At first, I would like to thank to my government for supporting me for the first two years in my PhD study at Iowa State University. Next, I would like to show my gratefulness to my major professor, Dr. Kyoung-Jin Yoon for his guidance and support in my education and research. In addition, I would like to express gratitude to Dr. Darin M. Madson, Dr. Cathy L.

Miller, Dr. Jeffrey J. Zimmerman, and Dr. James A. Roth, who are my POS committee members, for their advices and contributions to my research.

I would like to thank to my lab mates who have worked with me, Dong Sun, Dr. Baoqing

Guo, Mahesh Bhandari, Kathleen Gibson, Jian Yuan, Dr. Won-il Kim, Dr. Yong-il Cho,

Fanghong Zhou, Sara Nezami, Shahan Azeem, Siyuan Liu, Leslie Bower and to visiting scholars

Drs Sang-ik Park, Jae-ik Han for their friendship and help.
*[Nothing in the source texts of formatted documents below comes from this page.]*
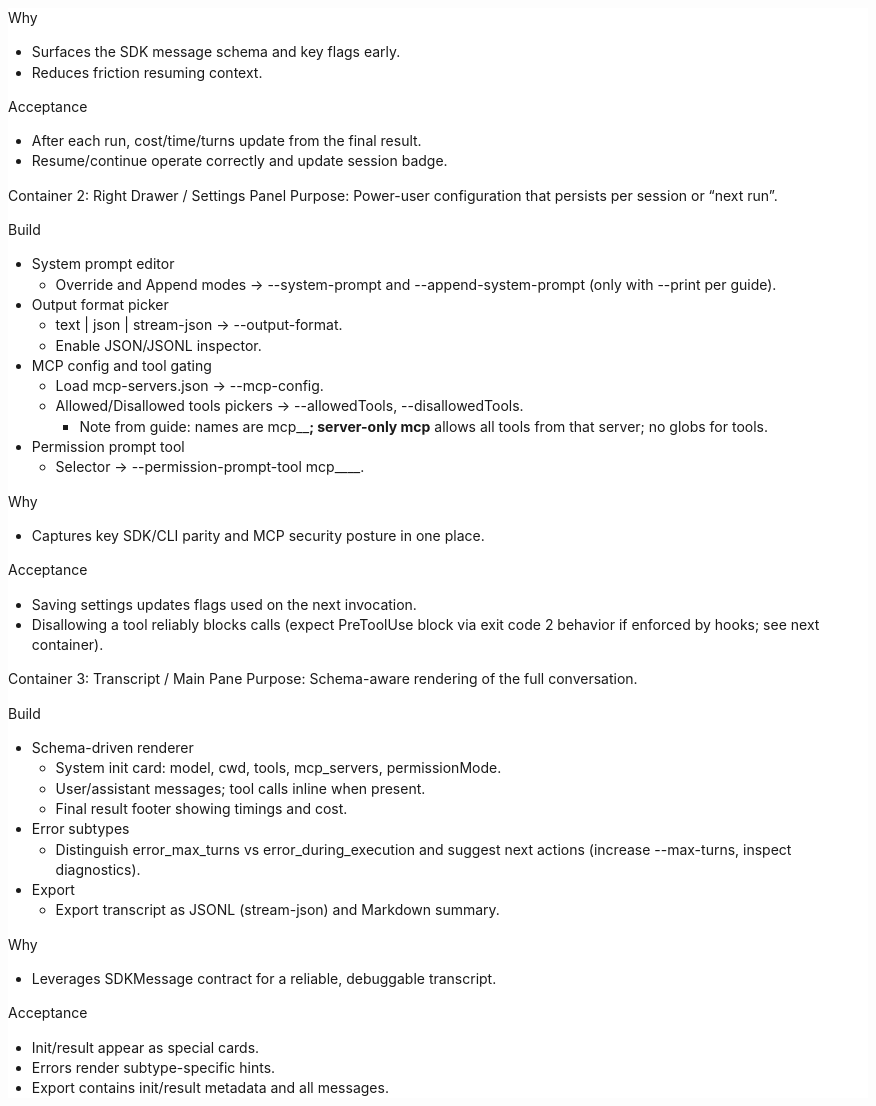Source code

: Why
- Surfaces the SDK message schema and key flags early.
- Reduces friction resuming context.

Acceptance
- After each run, cost/time/turns update from the final result.
- Resume/continue operate correctly and update session badge.

Container 2: Right Drawer / Settings Panel
Purpose: Power-user configuration that persists per session or “next run”.

Build
- System prompt editor
  - Override and Append modes → --system-prompt and --append-system-prompt (only with --print per guide).
- Output format picker
  - text | json | stream-json → --output-format.
  - Enable JSON/JSONL inspector.
- MCP config and tool gating
  - Load mcp-servers.json → --mcp-config.
  - Allowed/Disallowed tools pickers → --allowedTools, --disallowedTools.
    - Note from guide: names are mcp__<server>__<tool>; server-only mcp__<server> allows all tools from that server; no globs for tools.
- Permission prompt tool
  - Selector → --permission-prompt-tool mcp__<server>__<tool>.

Why
- Captures key SDK/CLI parity and MCP security posture in one place.

Acceptance
- Saving settings updates flags used on the next invocation.
- Disallowing a tool reliably blocks calls (expect PreToolUse block via exit code 2 behavior if enforced by hooks; see next container).

Container 3: Transcript / Main Pane
Purpose: Schema-aware rendering of the full conversation.

Build
- Schema-driven renderer
  - System init card: model, cwd, tools, mcp_servers, permissionMode.
  - User/assistant messages; tool calls inline when present.
  - Final result footer showing timings and cost.
- Error subtypes
  - Distinguish error_max_turns vs error_during_execution and suggest next actions (increase --max-turns, inspect diagnostics).
- Export
  - Export transcript as JSONL (stream-json) and Markdown summary.

Why
- Leverages SDKMessage contract for a reliable, debuggable transcript.

Acceptance
- Init/result appear as special cards.
- Errors render subtype-specific hints.
- Export contains init/result metadata and all messages.
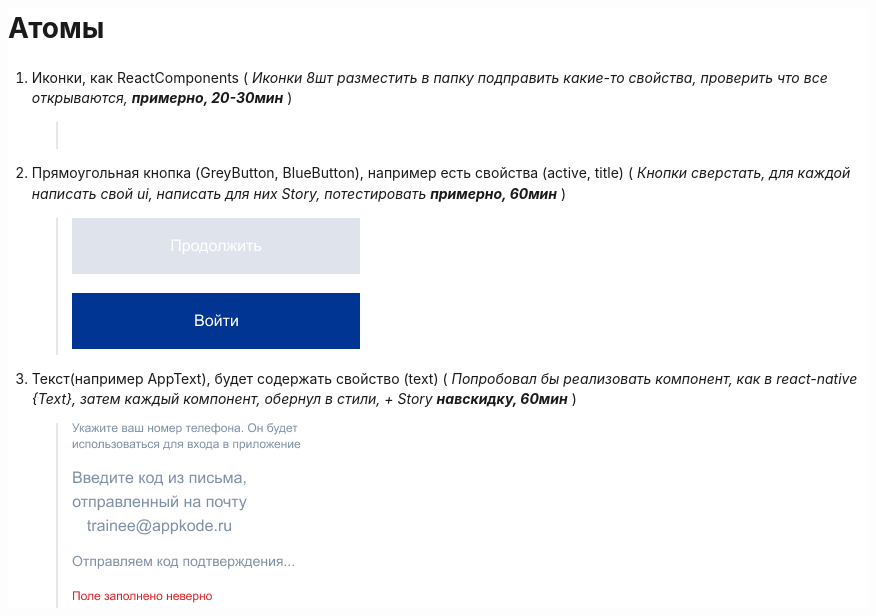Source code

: 
# Атомы
   1. Иконки, как ReactComponents
      ( _Иконки 8шт разместить в папку подправить какие-то свойства, проверить что все открываются, **примерно, 20-30мин**_ )
      
      > ![](images/atoms/Subtract.png) ![](images/atoms/Vector-2.png) ![](images/atoms/Vector.png)
      

   2. Прямоугольная кнопка (GreyButton, BlueButton), например есть свойства (active, title)
      ( _Кнопки сверстать, для каждой написать свой ui, написать для них Story, потестировать **примерно, 60мин**_ )
      
      > ![](images/atoms/button-fixed-2.png)
      >
      > ![](images/atoms/button-fixed.png)
      


   3. Текст(например AppText), будет содержать свойство (text)
      ( _Попробовал бы реализовать компонент, как в react-native {Text}, затем каждый компонент, обернул в стили, + Story **навскидку, 60мин**_ )

        > ![](images/atoms/your-phone-number.png)
        > 
        > ![](images/atoms/sms-code.png) 
        > 
        > ![](images/atoms/send-verification-code.png)
        > 
        > ![](images/atoms/wrong-text.png)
I also acknowledge the help from

Luis Gimenez-Lirola, Ronaldo Magtoto, and many other people in ISUVDL.

The last but not least, I would like to express my love and thankfulness to my wife Hong

Tran, my daughters Thu and Khanh, my parents Phuc Hoang and Khao Nguyen, my parents-in- law Cat Tran and Ha Pham for endless love and encouragement.